Holidays don’t necessarily mean summer resorts or picturesque villages. Cities have their own share when it comes to summer time, let alone if they are located on one of the most beautiful Greek islands.
Argostoli is a top-notch destination if you like cities and you would like to combine the hustle and bustle of city life, vivid nightlife and shopping with the Greek sun, ice-cold coffees in lovely cafes and enchanting beaches. It is the biggest city of the island and it has been its capital since 1757, the year it was actually founded. It is built amphitheatrically and even though the earthquake in 1953 destroyed the entire city, there are still parts that resemble the architecture of the old city with the typical Venetian mansions.
If you decide to stay in Argostoli for your holidays, it’s needless to say that you will find all sorts of accommodation, including luxurious and budget hotels as well as rooms to let. There is no chance of getting bored in Argostoli as the city is lively year round, with a lot of shops, cafes and bars mostly found in Lithostroto, the pedestrian street near the main square. If you head to Lithostroto for a drink in the evening, you might get lucky enough to come across the local band playing traditional Kefalonian songs and filling the atmosphere with rhythmic and soft sounds.
On the other hand, if you would like to finish your night with something romantic, then take a stroll along the promenade. It is lined with palm trees and paved with pebbles from the beach. On the other hand if you happen to be there in the early hours after a long night out in the local clubs, you will see the local fishermen bringing freshly caught fish to supply the small 'tavernas' at the end of the promenade and the rest of the restaurants in the city. Feel free to have a small lunch with ouzo and “meze” – the Greek version of tapas.
Apart from the main square there is also the Campana (bell in Greek) square where the bell tower which the square was named after is located. Go on the top of the tower to see the panoramic view of Argostoli and take a look at the photo exhibition to find out what the tower, Lithostroto and the whole city used to be like before the earthquake. The café “The Bells” is a traditional café but it belongs to the ROTA Cooperative which means that they employ people with disabilities. From here you could also buy scented herbs and locally made sweets.
For those of you who would like to become more acquainted with the history and the culture of the city, the Archaeological Museum and the Korgialeneios Library are highly recommended. In the first one, important archaeological findings from different sites around the island are exhibited, whereas in the second one, there is a rare collection of books and manuscripts.
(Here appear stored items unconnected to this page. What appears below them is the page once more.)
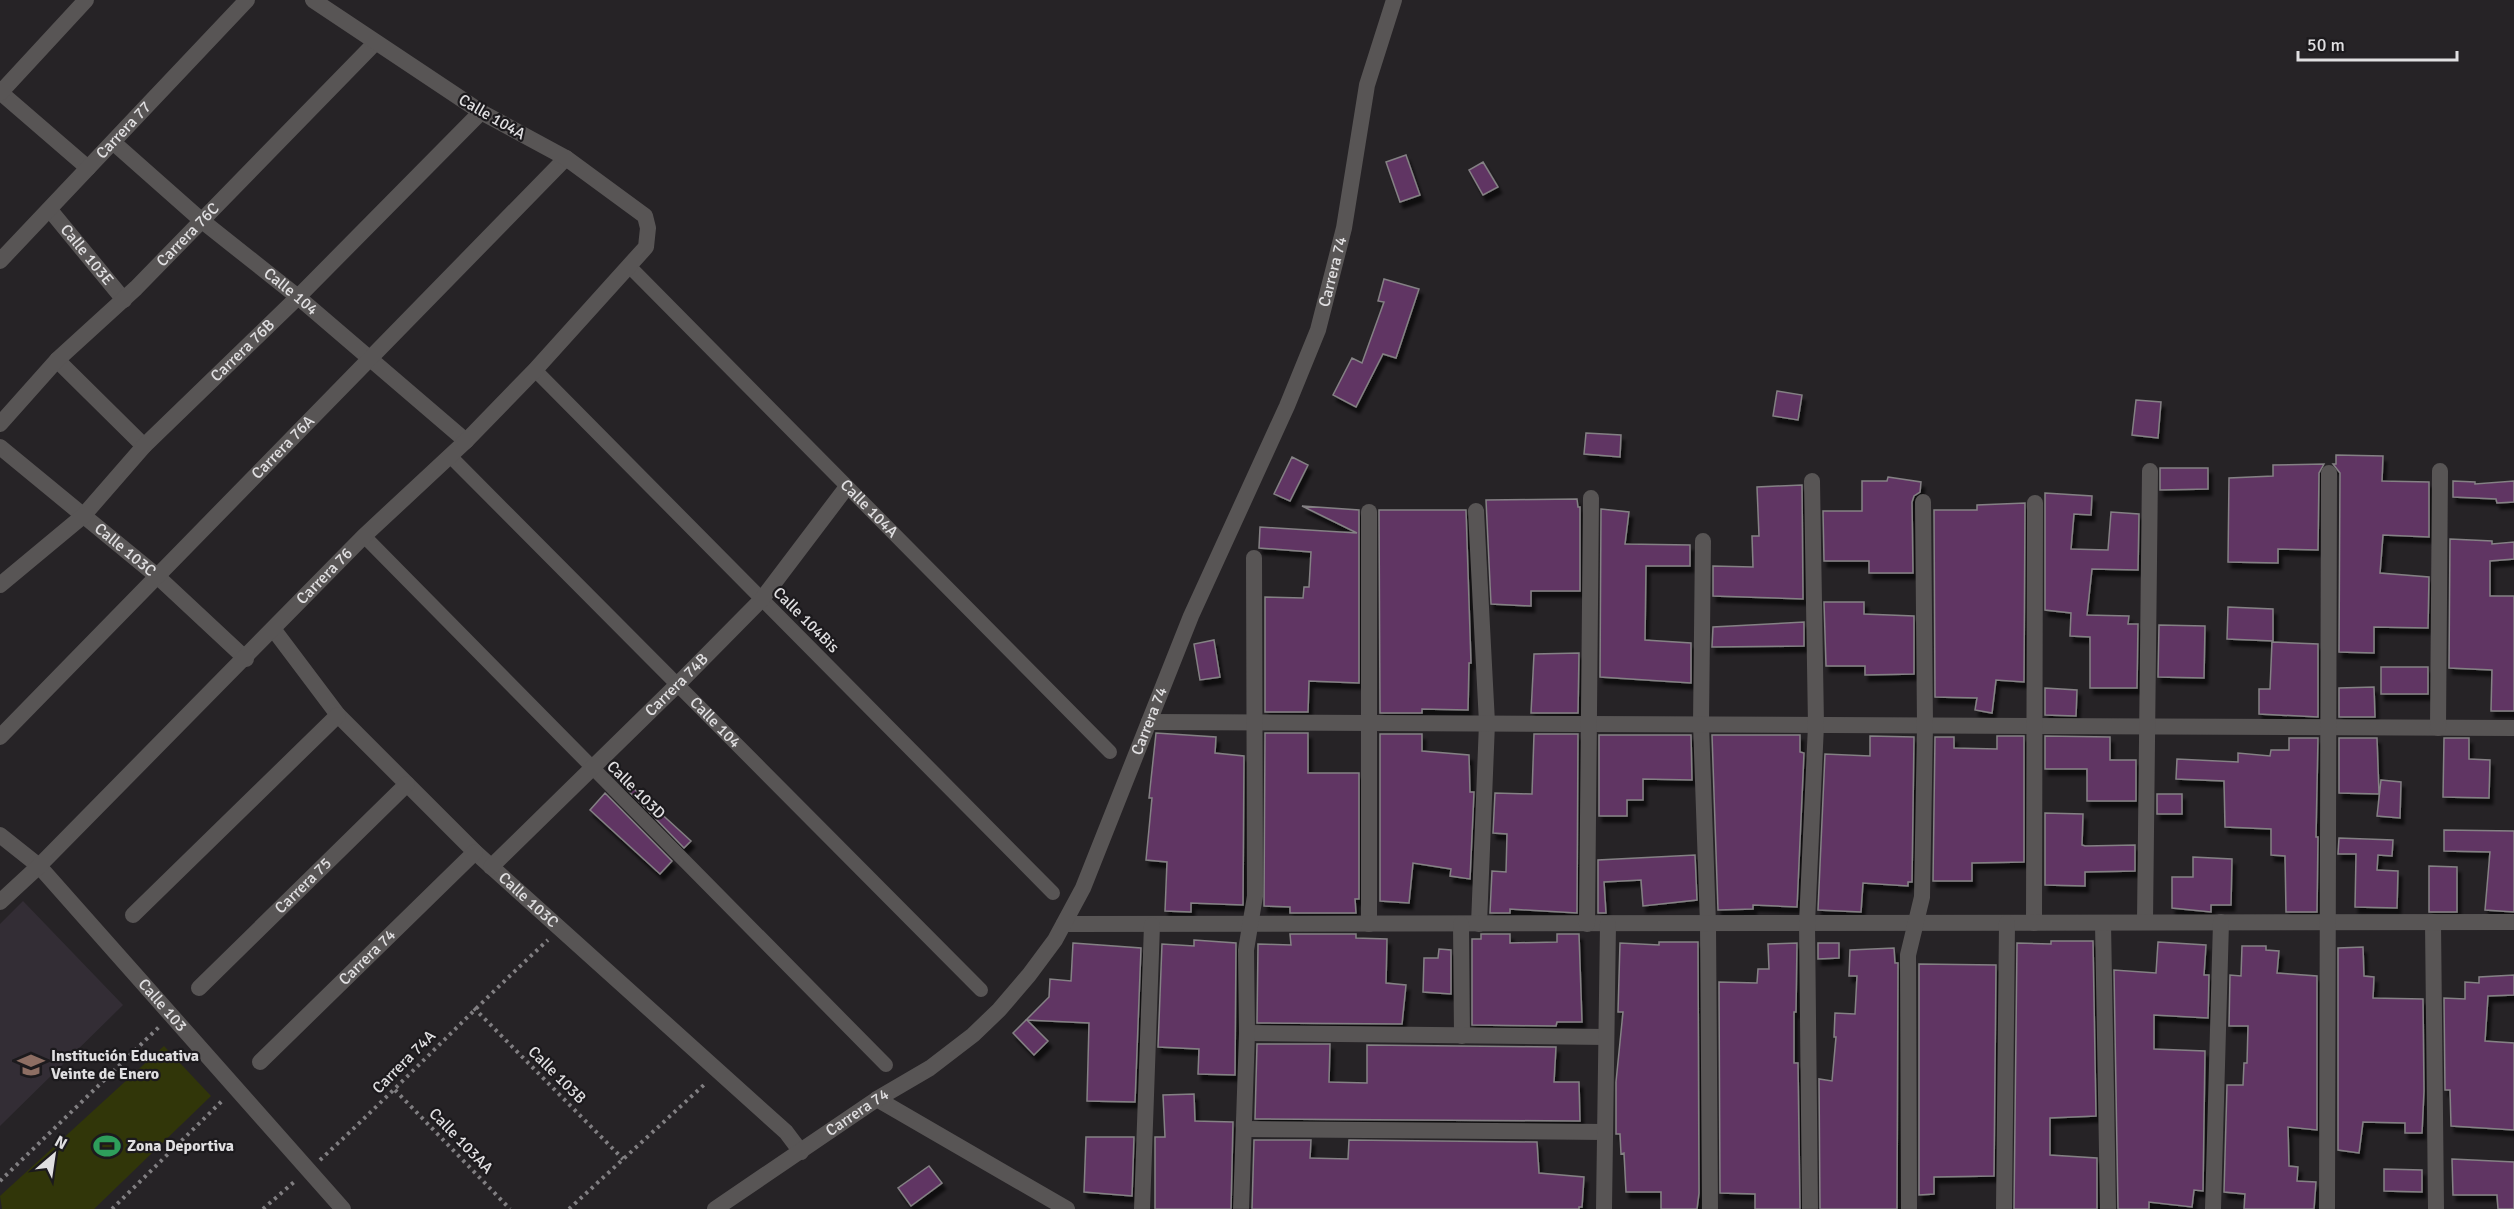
<svg xmlns="http://www.w3.org/2000/svg" width="2514" height="1209" viewBox="0 0 2514 1209" font-family="Signika,sans-serif">
<style>
.built{fill:#332d35}
.green{fill:#313609}
.building{fill:#613564;stroke:#848184;stroke-width:1.5;filter:url(#shadow)}
.lines{fill:none;stroke-linecap:round;stroke-linejoin:round}
.path{stroke:#817f82;stroke-width:4;stroke-dasharray:3 4.5;stroke-linecap:butt}
.pedestrian{stroke:#585555;stroke-width:14}
.minor{stroke:#585555;stroke-width:16}
.labels{text-anchor:middle;dominant-baseline:central;stroke-width:4.5;stroke-linejoin:round;paint-order:stroke}
.street-label{font-size:16px;fill:#e0dfe1;stroke:#1c1a1d}
.poi-label{font-size:16px;font-weight:bold;fill:#e0dfe1;stroke:#1c1a1d;text-anchor:start}
</style>
<defs>
<filter id="shadow"><feDropShadow dx="3.5" dy="6" stdDeviation="1.5" flood-color="#0009"/></filter>
</defs>
<rect width="100%" height="100%" fill="#262326"/>
<!-- built -->
<path class="built" d="M23,901L123,1005L0,1126V924Z"/>
<!-- green -->
<path class="green" d="M164,1046L211,1096L94,1209H2L0,1196Z"/>
<!-- building -->
<path class="building" d="M1406,155L1420,195L1400,202L1386,162Z
M1483,162L1498,187L1483,195L1469,170Z
M1384,279L1419,289L1396,358L1383,354L1356,407L1333,395L1352,358L1362,363L1384,302L1378,301Z
M1777,391L1802,395L1798,420L1773,416Z
M2136,400L2161,402L2158,438L2132,435Z
M1586,433L1621,435L1620,457L1584,454Z
M2336,455L2383,456L2382,481L2429,482V537L2383,535L2380,573L2429,577L2428,628L2374,627V653L2339,652L2340,473L2333,464H2336Z
M1292,457L1308,465L1290,501L1274,494Z
M2324,464L2319,473L2318,550L2278,549V563L2228,562L2229,478L2273,476V465Z
M2160,468H2208V489L2160,490Z
M1888,477L1921,482L1920,492L1914,496L1912,502L1913,573H1869V561H1824L1823,511H1862V481H1887Z
M2453,481L2475,482V484L2514,481V502L2497,503L2496,499L2453,497Z
M1802,485L1803,599L1713,596V566L1753,567L1752,536H1759L1757,487Z
M2045,493L2092,496L2091,515L2074,514L2071,549L2108,550L2111,512L2139,514L2138,570L2092,569L2087,615L2129,616L2128,624H2138L2137,688H2090V637L2070,636L2071,613L2045,610Z
M1577,499L1578,507H1580V591H1531V606L1491,604L1486,500Z
M2025,503L2024,682L1996,680L1992,713L1975,710L1977,698L1935,697L1934,510H1977V505Z
M1302,506L1359,510V683L1309,681L1308,712H1265V597L1303,598L1304,587H1309L1311,552L1259,548L1260,527L1357,533Z
M1601,509L1629,512L1625,544L1690,545V566H1646L1645,640L1691,643V683L1600,677Z
M1379,510H1466L1471,663H1469L1468,710L1422,709V713H1380Z
M2450,539L2492,541V544L2514,542V559L2490,561V596H2514V711H2491L2492,670L2449,668Z
M1824,602H1864V614L1914,616V674L1865,675V666H1826Z
M2228,607L2273,609V641L2227,639Z
M1804,622V646L1712,647L1713,627Z
M2159,625L2205,626L2204,678L2158,677Z
M1214,640L1220,677L1200,680L1194,644Z
M2272,642L2318,644V717L2259,714V689H2270Z
M1579,653L1578,713H1531L1534,654Z
M2381,667H2428V694H2381Z
M2374,687L2375,717H2339V688Z
M2045,688L2077,690L2076,716L2045,715Z
M1156,733L1216,737L1215,753L1244,756L1243,905L1191,903V912L1165,911L1167,862L1146,860L1152,798H1149Z
M1265,733H1308V773H1359V899H1355L1356,913H1290V907L1264,906Z
M1380,734H1422V751L1469,755L1470,792H1474L1470,879L1450,876L1451,869L1413,863L1409,903L1380,901Z
M1534,734H1578L1577,913L1510,909V913H1490L1492,871L1506,872L1507,834L1493,833L1495,793L1532,794Z
M1599,735H1691L1692,780L1643,779V800H1627V816H1599Z
M1712,735H1800V752L1804,753L1797,907L1753,905V909L1718,910Z
M1870,736L1914,737L1912,882H1908V886L1863,883L1861,912L1818,910L1825,754L1870,756Z
M1997,736H2024V862L1972,863V881H1933L1935,737H1954V748L1997,749Z
M2045,736L2110,737V760H2136V801H2087V769H2045Z
M2289,738H2318L2316,837H2318L2317,912H2286L2285,856L2271,855V829L2225,827L2224,781L2176,779L2177,759L2238,762V753L2270,756L2271,750H2289Z
M2339,738H2377L2379,794L2339,793Z
M2444,738H2469V759L2490,760L2489,798L2443,797Z
M621,777L691,841L684,848L618,780Z
M2381,780L2401,782L2400,818L2377,816Z
M605,793L672,861L660,874L590,810Z
M2157,794H2182V814H2157Z
M2045,813L2083,814L2082,845L2085,846L2135,845V871L2085,872V886L2045,885Z
M2444,830L2514,831V912L2485,910L2490,852L2444,851Z
M2339,838L2393,840L2392,856L2378,855L2377,870L2398,871L2397,908L2355,907L2356,854H2338Z
M1695,855L1697,900L1643,906L1641,880L1604,882L1606,913H1598V860Z
M2193,857L2232,859L2231,905H2211V912L2172,908V877H2193Z
M2429,866L2457,867V912H2429Z
M1290,934H1356V938L1387,939L1386,983L1406,985L1402,1024L1257,1023L1258,944L1291,945Z
M1481,934H1510V943L1557,942V934H1579L1582,1022H1557L1556,1026L1472,1025V939H1481Z
M1194,940L1236,943L1235,1075L1198,1074L1199,1049L1158,1047L1162,944L1194,946Z
M2051,941H2093L2096,1116L2050,1118V1155L2097,1158V1209H2014L2017,943L2051,944Z
M1659,942H1698L1699,1193L1697,1209H1661V1192H1626L1624,1153L1621,1154L1620,1134H1616V1082L1623,1012H1618L1620,943L1659,945Z
M2158,942L2206,945L2204,975H2209L2208,1018L2154,1015V1049L2205,1051L2203,1191L2194,1190L2192,1207L2149,1202V1209H2118L2114,970L2156,973Z
M1073,943L1141,948L1135,1102L1087,1101L1089,1023L1027,1020L1048,1041L1034,1055L1013,1033L1049,997L1050,979L1071,981Z
M1797,943L1796,1012H1794V1063H1798L1800,1209H1755V1194L1720,1193L1719,982L1757,983L1758,969H1769L1768,944Z
M1818,943H1839V958L1818,959Z
M2242,946H2266V950L2279,951L2277,973L2317,976V1130L2288,1127L2289,1166L2298,1167L2297,1181L2316,1182L2314,1209H2244L2245,1194L2224,1192L2227,1085H2243L2244,1063H2247L2248,1026H2229L2230,975L2241,976Z
M2363,947L2364,976L2374,977L2373,998L2423,999L2424,1091L2422,1133H2405V1123L2363,1122L2359,1153L2338,1150V948Z
M1894,948L1895,963H1898L1897,1209H1820L1819,1079L1832,1081L1836,1037H1834L1835,1013L1855,1014L1857,976H1849L1850,950Z
M1439,949L1451,950V994L1423,992L1424,958H1438Z
M1919,964L1996,965L1994,1176L1934,1177V1194L1919,1195Z
M2514,975V995L2488,996L2485,1041L2514,1043V1130L2451,1126L2450,1090H2445L2444,998L2465,999V982L2479,983V977Z
M1257,1044H1330L1329,1082L1367,1083V1045L1556,1047L1554,1082H1579L1580,1121L1255,1119Z
M1194,1094L1195,1121L1233,1122L1231,1209H1155V1137H1165L1163,1095Z
M1086,1137H1134L1132,1196L1084,1192Z
M1254,1140H1311L1310,1158L1348,1159L1349,1140L1537,1142L1539,1173L1584,1177L1582,1207H1579V1209H1252Z
M2452,1159L2514,1162V1209H2498L2497,1195H2453Z
M929,1166L942,1183L911,1206L898,1188Z
M2384,1169L2422,1170V1192L2384,1191Z"/>
<g class="lines">
<!-- path -->
<path class="path" d="M474,1008L623,1159
M395,1090L510,1209
M320,1160C398,1088 470,1012 548,940
M0,1181L160,1026
M112,1209L224,1099
M263,1209L294,1182
M569,1209L706,1083"/>
<!-- pedestrian -->
<g class="pedestrian">
<path id="s1" d="M630,267L1110,752"/>
<path d="M535,370L1053,893"/>
<path id="s2" d="M450,456L981,990"/>
<path d="M364,536L886,1065"/>
</g>
<!-- minor -->
<g class="minor">
<path d="M0,92L88,168"/>
<path d="M0,93L86,0"/>
<path id="s3" d="M114,143L201,220L298,297L466,441"/>
<path id="s4" d="M50,210L124,300"/>
<path id="s5" d="M0,261L247,0"/>
<path d="M57,360L144,446"/>
<path id="s6" d="M0,424L57,360L136,288L375,43"/>
<path id="s7" d="M0,447L157,576L246,659"/>
<path d="M1476,511L1487,723L1479,924"/>
<path d="M1369,512V924"/>
<path d="M1703,541L1701,724L1708,924L1710,1209"/>
<path id="s8" d="M0,585L83,516L144,446L298,297L481,112"/>
<path id="s9" d="M274,630L338,715L475,852L786,1132L801,1152"/>
<path d="M1149,722L2514,728"/>
<path d="M2438,728L2440,471"/>
<path id="s10" d="M0,737L566,158"/>
<path id="s11" d="M0,835L39,866L343,1209"/>
<path id="s12" d="M491,867L677,685L762,599L846,488"/>
<path id="s13" d="M0,902L39,866L364,536L466,441L535,370L646,247L648,228L645,216L566,158L481,112L313,0"/>
<path d="M133,915L338,715"/>
<path d="M2145,922L2150,471"/>
<path d="M2433,922L2436,1209"/>
<path d="M2034,923L2035,503"/>
<path d="M2103,923L2108,1209"/>
<path d="M1064,924L2514,922"/>
<path d="M1461,924L1462,1036"/>
<path d="M1587,924L1591,498"/>
<path id="s14" d="M199,988L407,784"/>
<path d="M1247,1033L1606,1037"/>
<path id="s15" d="M260,1062L475,852"/>
<path d="M877,1099L1067,1209"/>
<path d="M1244,1129L1605,1132"/>
<path id="s16" d="M715,1209L877,1099L930,1068L973,1035L999,1010L1029,975L1055,940L1083,888L1191,616L1287,406L1318,330L1344,228L1367,85L1394,0"/>
<path d="M1142,1209L1152,925"/>
<path d="M1241,1209L1247,1033L1246,950L1255,896L1254,558"/>
<path d="M1604,1209L1608,924"/>
<path d="M1810,1209L1807,923L1816,725L1812,481"/>
<path d="M1909,1209L1908,955L1922,897L1925,725L1923,502"/>
<path d="M2004,1209L2007,923"/>
<path d="M2213,1209L2221,922"/>
<path d="M2327,1209L2329,473"/>
</g>
</g>
<!-- icons -->
<defs>
<symbol id="school-bare" viewBox="-9 -9 18 18"><path d="M0-5L7-2L0 1L-7-2ZM-4 1L0 2.5L4 1V4Q0 6-4 4Z" fill="#8d6e63" stroke="#1c1a1d" stroke-width="2.5" paint-order="stroke"/></symbol>
<symbol id="stadium-bare" viewBox="-9 -9 18 18"><path d="M0-5a6.5 5 0 1 0 0 10a6.5 5 0 1 0 0-10ZM-3.5-1.8h7v3.6h-7Z" fill="#2e9e5b" stroke="#1c1a1d" stroke-width="2.5" paint-order="stroke"/></symbol>
</defs>
<g fill-rule="evenodd">
<use href="#school-bare" x="12" y="1046" width="38" height="38"/>
<use href="#stadium-bare" x="88" y="1127" width="38" height="38"/>
</g>
<g class="labels">
<!-- street labels -->
<g class="street-label">
<text transform="translate(492 117) rotate(30)">Calle 104A</text>
<text stroke="none"><textPath href="#s5" startOffset="180">Carrera 77</textPath></text>
<text stroke="none"><textPath href="#s6" startOffset="267">Carrera 76C</textPath></text>
<text stroke="none"><textPath href="#s4" startOffset="58">Calle 103E</textPath></text>
<text stroke="none"><textPath href="#s16" startOffset="1162">Carrera 74</textPath></text>
<text stroke="none"><textPath href="#s3" startOffset="231">Calle 104</textPath></text>
<text stroke="none"><textPath href="#s8" startOffset="338">Carrera 76B</textPath></text>
<text stroke="none"><textPath href="#s10" startOffset="405">Carrera 76A</textPath></text>
<text stroke="none"><textPath href="#s1" startOffset="340">Calle 104A</textPath></text>
<text stroke="none"><textPath href="#s7" startOffset="162">Calle 103C</textPath></text>
<text stroke="none"><textPath href="#s13" startOffset="460">Carrera 76</textPath></text>
<text transform="translate(806 620) rotate(45)">Calle 104Bis</text>
<text stroke="none"><textPath href="#s12" startOffset="260">Carrera 74B</textPath></text>
<text stroke="none"><textPath href="#s16" startOffset="676">Carrera 74</textPath></text>
<text stroke="none"><textPath href="#s2" startOffset="376">Calle 104</textPath></text>
<text transform="translate(636 790) rotate(45)">Calle 103D</text>
<text stroke="none"><textPath href="#s14" startOffset="146">Carrera 75</textPath></text>
<text stroke="none"><textPath href="#s9" startOffset="372">Calle 103C</textPath></text>
<text stroke="none"><textPath href="#s15" startOffset="150">Carrera 74</textPath></text>
<text stroke="none"><textPath href="#s11" startOffset="236">Calle 103</textPath></text>
<text transform="translate(404 1062) rotate(-45)">Carrera 74A</text>
<text transform="translate(557 1075) rotate(45)">Calle 103B</text>
<text stroke="none"><textPath href="#s16" startOffset="172">Carrera 74</textPath></text>
<text transform="translate(461 1141) rotate(46)">Calle 103AA</text>
</g>
<!-- poi labels -->
<g class="poi-label">
<text x="51" y="1056">Institución Educativa<tspan x="51" dy="18">Veinte de Enero</tspan></text>
<text x="127" y="1146">Zona Deportiva</text>
</g>
</g>
<!-- north arrow -->
<g transform="translate(54 1155) rotate(29)" stroke="#1c1a1d" stroke-width="4.5" paint-order="stroke">
<path d="M0-4.5L10 22L0 15L-10 22Z" fill="#e0dfe1"/>
<text y="-9" font-size="16" font-weight="bold" text-anchor="middle" fill="#e0dfe1">N</text>
</g>
<!-- scale -->
<path d="M2298 51v9h159v-9" fill="none" stroke="#e0dfe1" stroke-width="3"/>
<text x="2307" y="51" font-size="18" fill="#e0dfe1" stroke="#1c1a1d" stroke-width="4.5" paint-order="stroke">50 m</text>
</svg>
The Library also operates as a folklore museum and therefore exhibits from the everyday life on the island, especially in the past, are on display.
Another important site in Argostoli is the ancient city of Krani which was one of the four more powerful cities in the ancient times. Among the ruins are parts of the walls of the ancient city which are known as the Cyclopean Walls because of their size. De Bosset bridge is part of the more recent history of Argostoli as it was built during the British occupation. It was named after the governor of Kefalonia, DeBosset, who served at the British Army. Until present day the bridge connects Argostoli with the other side of Koutavos Lagoon, but cars have been banned in order to avoid heavy traffic and damages of the bridge.
The benefit of the cities on the islands is that you have everything at hand and the beach is in short distance! Near Argostoli there are the sandy beaches of Makris Gialos and Platis Gialos. These are two of the most popular and well-organised beaches of Kefalonia. There are rows of sun loungers and umbrellas if you like this kind of beach facilities, but you will probably be able to find a spot away from them as well. There are other beaches in the area, such as Gradakia and Kamaroules. For more options the city is linked to Lixouri and its reddish, more secluded beaches with daily ferries running every hour in the high season.
Two things worth mentioning about Argostoli is the one of a kind geological phenomenon, called Katavothres, that takes place here and the appearance of loggerhead turtles in Koutavos lagoon. Katavothres is like an underground system through which the sea water travels from Argostoli all the way to Melissani Cave in Sami. Loggerhead turtles have chosen several beaches on the island to lay their eggs, but there is one turtle in the lagoon that is particularly friendly and enjoys greeting people by popping its head out of the water. It even has a name and has become the attraction of the lagoon.
Even if you don’t like cities, you will probably change your mind after visiting Argostoli!